Wie er sagt, ist man bei Avaya überzeugt, dass der Markt für SDN und SD-WAN massiv wachsen wird, auch wenn die Sicherheits- und Risikoaspekte im Vergleich zu einer Corporate-MPLS-WAN-Lösung nicht vollständig auszuräumen sind. Wachstumstreiber seien Cloud-Computing und webgestützte Applikationen. Nicht zuletzt deshalb erweitere Avaya seine SDN-Fabric-Architektur aus dem LAN/MAN/Campus (Avaya Fabric Connect) in den WAN-/Außenstellenbereich (Avaya SND FX / Avaya Fabric Extend). Es stellt sich allerdings die Frage, warum MPLS für Kunden nicht mehr so attraktiv ist.
MPLS: ZUVERLÄSSIG, ABER TEUER
Die Ausgangslage ist die, dass die meisten Unternehmen für die Anbindung ihrer Zweigstellen oder Niederlassungen auf das Multiprotocol Label Switching oder kurz MPLS als vorherrschende Architektur für ihre Wide Area Networks (WAN) vertrauen. Als Gründe dafür werden unter anderem garantierte Bandbreiten, SLAs, eine hohe Sicherheit und Zuverlässigkeit mit bis zu 9×5-Verfügbarkeit (99,999 Prozent über Managed Services), Quality und Class of Service genannt. Dagegen sprechen vor allem hohe Kosten und jederzeit zubuchbare, aber nicht flexibel abbestellbare Bandbreiten.

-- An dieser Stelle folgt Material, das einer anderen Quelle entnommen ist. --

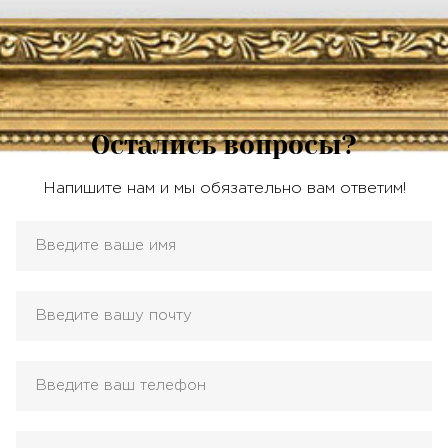
Остались вопросы?
Напишите нам и мы обязательно вам ответим!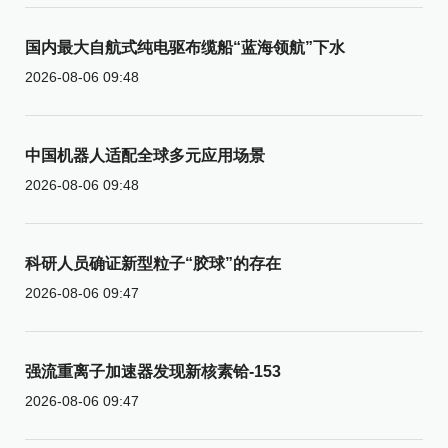
国内最大自航式纯电驱布缆船“蓝海领航”下水
2026-08-06 09:48
中国机器人适配全球多元应用场景
2026-08-06 09:48
科研人员确证新型粒子“胶球”的存在
2026-08-06 09:47
强流重离子加速器发现新核素铪-153
2026-08-06 09:47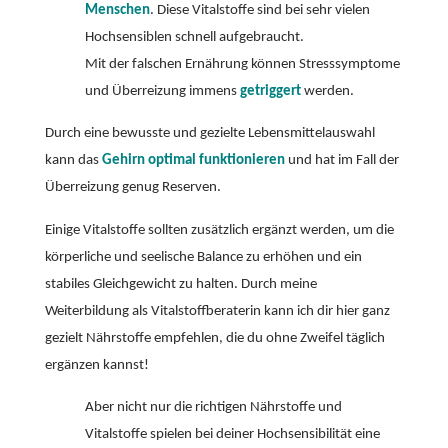
Menschen
. Diese Vitalstoffe sind bei sehr vielen
Hochsensiblen schnell aufgebraucht.
Mit der falschen Ernährung können Stresssymptome
und Überreizung immens
getriggert
werden.
Durch eine bewusste und gezielte Lebensmittelauswahl
kann das
Gehirn optimal funktionieren
und hat im Fall der
Überreizung genug Reserven.
Einige Vitalstoffe sollten zusätzlich ergänzt werden, um die
körperliche und seelische Balance zu erhöhen und ein
stabiles Gleichgewicht zu halten. Durch meine
Weiterbildung als Vitalstoffberaterin kann ich dir hier ganz
gezielt Nährstoffe empfehlen, die du ohne Zweifel täglich
ergänzen kannst!
Aber nicht nur die richtigen Nährstoffe und
Vitalstoffe spielen bei deiner Hochsensibilität eine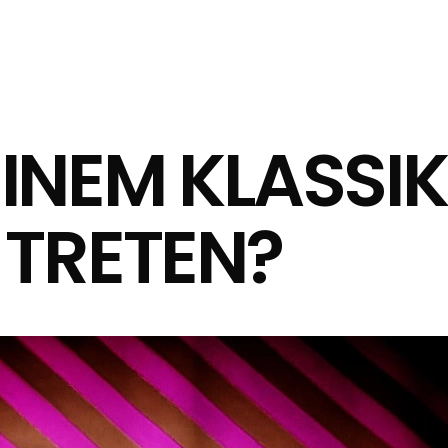
INEM KLASSIK
 TRETEN?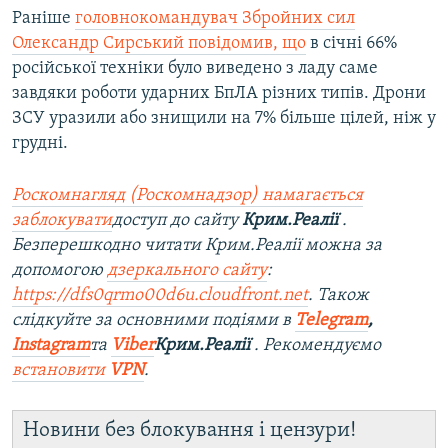
Раніше
головнокомандувач Збройних сил
Олександр Сирський повідомив, що
в січні 66%
російської техніки було виведено з ладу саме
завдяки роботи ударних БпЛА різних типів. Дрони
ЗСУ уразили або знищили на 7% більше цілей, ніж у
грудні.
Роскомнагляд (Роскомнадзор) намагається
заблокувати
доступ до сайту
Крим.Реалії
.
Безперешкодно читати Крим.Реалії можна за
допомогою
дзеркального сайту
:
https://dfs0qrmo00d6u.cloudfront.net
. Також
слідкуйте за основними подіями в
Telegram
,
Instagram
та
Viber
Крим.Реалії
. Рекомендуємо
встановити
VPN
.
Новини без блокування і цензури!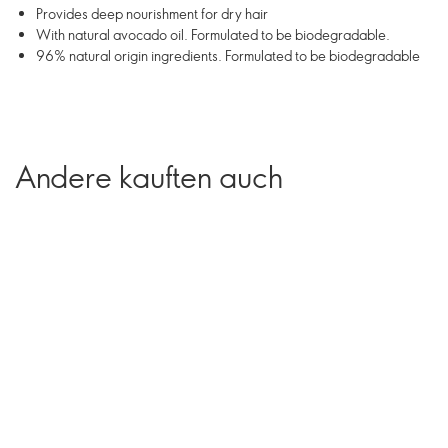
Provides deep nourishment for dry hair
With natural avocado oil. Formulated to be biodegradable.
96% natural origin ingredients. Formulated to be biodegradable
Andere kauften auch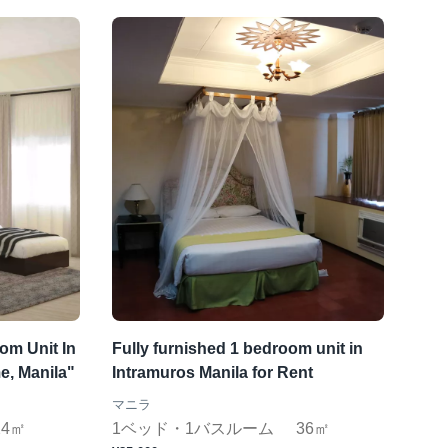
om Unit In
Fully furnished 1 bedroom unit in
e, Manila"
Intramuros Manila for Rent
マニラ
24㎡
1ベッド・1バスルーム
36㎡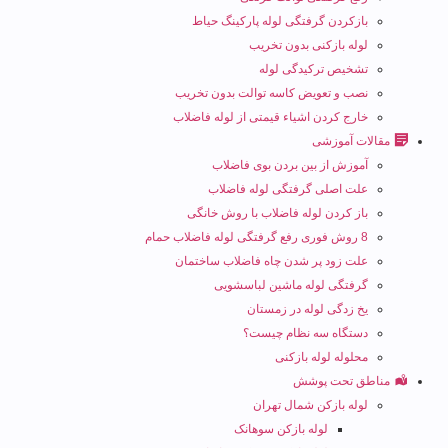
بازکردن گرفتگی لوله پارکینگ حیاط
لوله بازکنی بدون تخریب
تشخیص ترکیدگی لوله
نصب و تعویض کاسه توالت بدون تخریب
خارج کردن اشیاء قیمتی از لوله فاضلاب
مقالات آموزشی
آموزش از بین بردن بوی فاضلاب
علت اصلی گرفتگی لوله فاضلاب
باز کردن لوله فاضلاب با روش خانگی
8 روش فوری رفع گرفتگی لوله فاضلاب حمام
علت زود پر شدن چاه فاضلاب ساختمان
گرفتگی لوله ماشین لباسشویی
یخ زدگی لوله در زمستان
دستگاه سه نظام چیست؟
محلوله لوله بازکنی
مناطق تحت پوشش
لوله بازکن شمال تهران
لوله بازکن سوهانک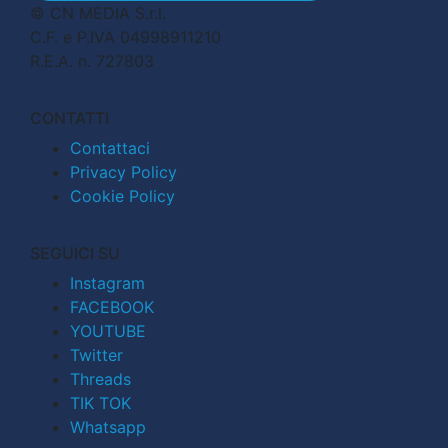
© CN MEDIA S.r.l.
C.F. e P.IVA 04998911210
R.E.A. n. 727803
CONTATTI
Contattaci
Privacy Policy
Cookie Policy
SEGUICI SU
Instagram
FACEBOOK
YOUTUBE
Twitter
Threads
TIK TOK
Whatsapp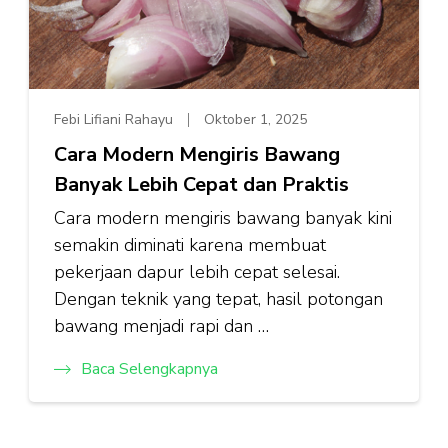
Febi Lifiani Rahayu
Oktober 1, 2025
Cara Modern Mengiris Bawang
Banyak Lebih Cepat dan Praktis
Cara modern mengiris bawang banyak kini
semakin diminati karena membuat
pekerjaan dapur lebih cepat selesai.
Dengan teknik yang tepat, hasil potongan
bawang menjadi rapi dan …
Baca Selengkapnya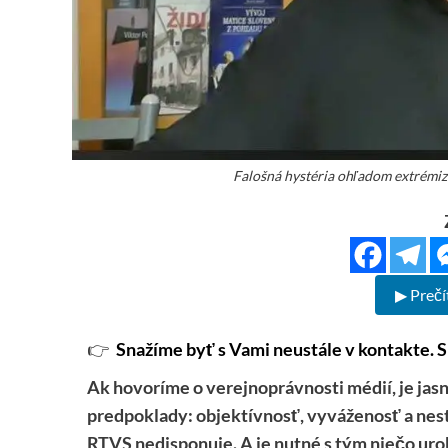
Falošná hystéria ohľadom extrémi
▶ Prečí
👉
Snažíme byť s Vami neustále v kontakte. S
Ak hovoríme o verejnoprávnosti médií, je jas
predpoklady: objektívnosť, vyváženosť a nest
RTVS nedisponuje. A je nutné s tým niečo uro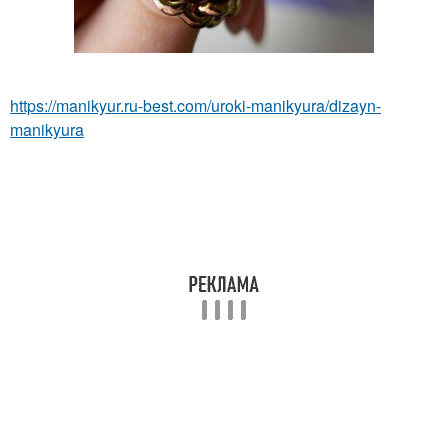
https://manikyur.ru-best.com/uroki-manikyura/dizayn-
manikyura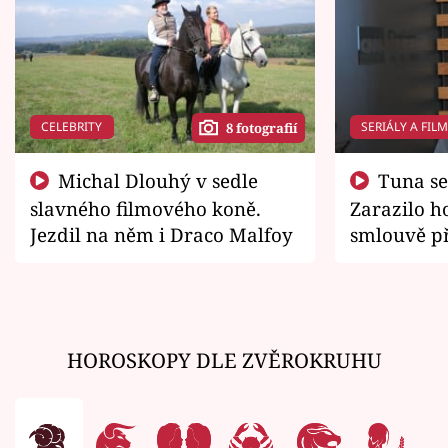
CELEBRITY
SERIÁLY A FIL
8 fotografií
Michal Dlouhý v sedle
Tuna se chtěl vrátit domů.
slavného filmového koně.
Zarazilo ho
Jezdil na něm i Draco Malfoy
smlouvě př
zemřít
HOROSKOPY DLE ZVĚROKRUHU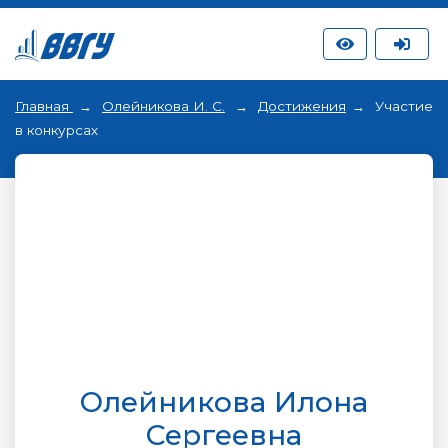
Главная
Олейникова И. С.
Достижения
Участие
в конкурсах
Олейникова Илона
Сергеевна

Wie Donna Johnson, Director Product Marketing bei Talari, vorrechnet, können Kupfer-T1-MPLS-Leitungen für mittelgroße Außenstellen in den USA 200 Dollar oder mehr je Megabit pro Sekunde (Mbps) im Monat kosten, Breitband-Internet gebe es schon für 10 Dollar je Mbps, Glasfaser-Internetverbindungen sogar schon für weniger als 1 Dollar je Mbps im Monat.
Henning Dransfeld, Managing Advisor bei der Experton Group, weist darauf hin, dass MPLS als optimale WAN-Lösung für weltweit vernetzte Standorte seine Hochzeit in den Jahren 2003 bis 2005 in Europa hatte, aber nicht die ideale Struktur bietet, um Firmennetzwerke mit sehr vielen „Internet Breakouts“ (Internet-Übergängen, s.o.) zu unterstützen. „Durch die immer stärkere Mobilität arbeiten viele Mitarbeiter nicht mehr vom Campus aus, sondern von zu Hause, vom Internet Café oder von unterwegs. Daher wird heute vielerorts eine flexiblere Infrastruktur gebraucht, die einfach besser atmet als die MPLS-Netzwerke“, so der in Wales promovierte Betriebswirt.
Es gibt freilich auch gute Gründe, bei MPLS zu bleiben. „MPLS ist generell überlegen in puncto Zuverlässigkeit und Verfügbarkeit. Während das öffentliche Internet sich stetig verbessert hat, kann es sich derzeit nicht 1:1 mit der Verfügbarkeit und Qualität von kommerziellen MPLS Diensten messen, die von Service Provider angeboten und mit SLA`s unterstützt werden. Nichtsdestotrotz reicht die Qualität der Internetverbindungen für viele Anwendungen völlig aus und die Kunden merken keinen Unterschied“, sagt Kay Wintrich, Technical Director bei Cisco Deutschland.
Der Netzwerkriese hat mit IWAN (Intelligent WAN) für die eigenen Routing-Plattformen eine auch für Hybrid WAN geeignete Lösung entwickelt, die es laut Kay Wintrich Kunden erlaubt, in einer Aktiv-aktiv-Konfiguration multiple Netzwerkverbindungen zu nutzen, je nach Anwendung und entsprechender Vorgaben zum Beispiel MPLS, DSL oder LTE. IWAN basiert auf Dynamic Multipoint VPN (DMVPN) und ist funktionell auch Teil von Ciscos Cloud Service Router (CSR), der in Public-Cloud-Diensten wie AWS von Amazon und Microsofts Azure zum Einsatz kommt.